Collected data:
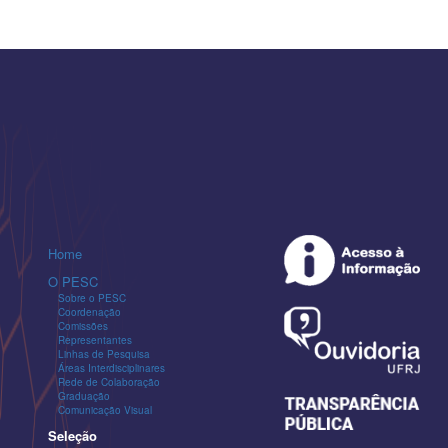
Home
O PESC
Sobre o PESC
Coordenação
Comissões
Representantes
Linhas de Pesquisa
Áreas Interdisciplinares
Rede de Colaboração
Graduação
Comunicação Visual
Seleção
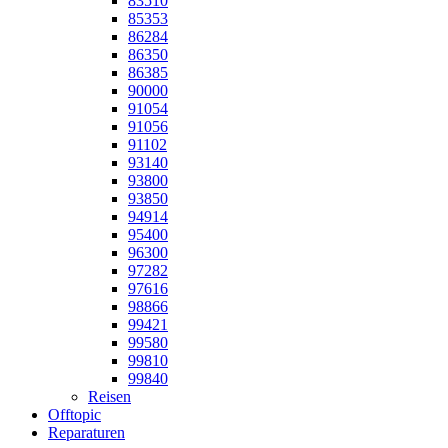
83510
85353
86284
86350
86385
90000
91054
91056
91102
93140
93800
93850
94914
95400
96300
97282
97616
98866
99421
99580
99810
99840
Reisen
Offtopic
Reparaturen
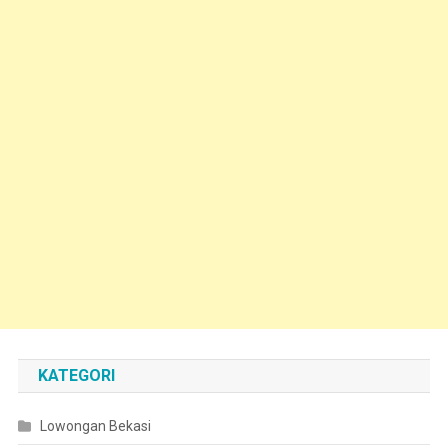
KATEGORI
Lowongan Bekasi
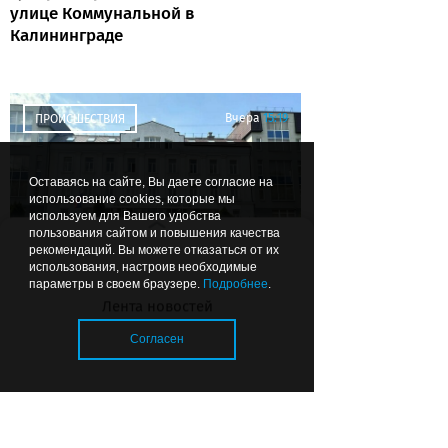
улице Коммунальной в
Калининграде
Вчера
15:19
ПРОИСШЕСТВИЯ
Оставаясь на сайте, Вы даете согласие на
использование cookies, которые мы
используем для Вашего удобства
пользования сайтом и повышения качества
рекомендаций. Вы можете отказаться от их
использования, настроив необходимые
Дело о мошенничестве
параметры в своем браузере.
Подробнее
.
руководства Фестивальной
Лента новостей
дирекции передали в суд
Согласен
Загрузка..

**TASK TO COMPLETE**:
Your copy of the entries must be exact and must contain no pictures.

**TASK RESPONSE**:
Home
O PESC
Sobre o PESC
Coordenação
Comissões
Representantes
Linhas de Pesquisa
Áreas Interdisciplinares
Rede de Colaboração
Graduação
Comunicação Visual
Seleção
83510
85353
86284
86350
86385
90000
91054
91056
91102
93140
93800
93850
94914
95400
96300
97282
97616
98866
99421
99580
99810
99840
Reisen
Offtopic
Reparaturen
KATEGORI
Lowongan Bekasi
улице Коммунальной в
Калининграде
Вчера
15:19
ПРОИСШЕСТВИЯ
Оставаясь на сайте, Вы даете согласие на
использование cookies, которые мы
используем для Вашего удобства
пользования сайтом и повышения качества
рекомендаций. Вы можете отказаться от их
использования, настроив необходимые
Дело о мошенничестве
параметры в своем браузере.
Подробнее
.
руководства Фестивальной
Лента новостей
дирекции передали в суд
Согласен
Загрузка..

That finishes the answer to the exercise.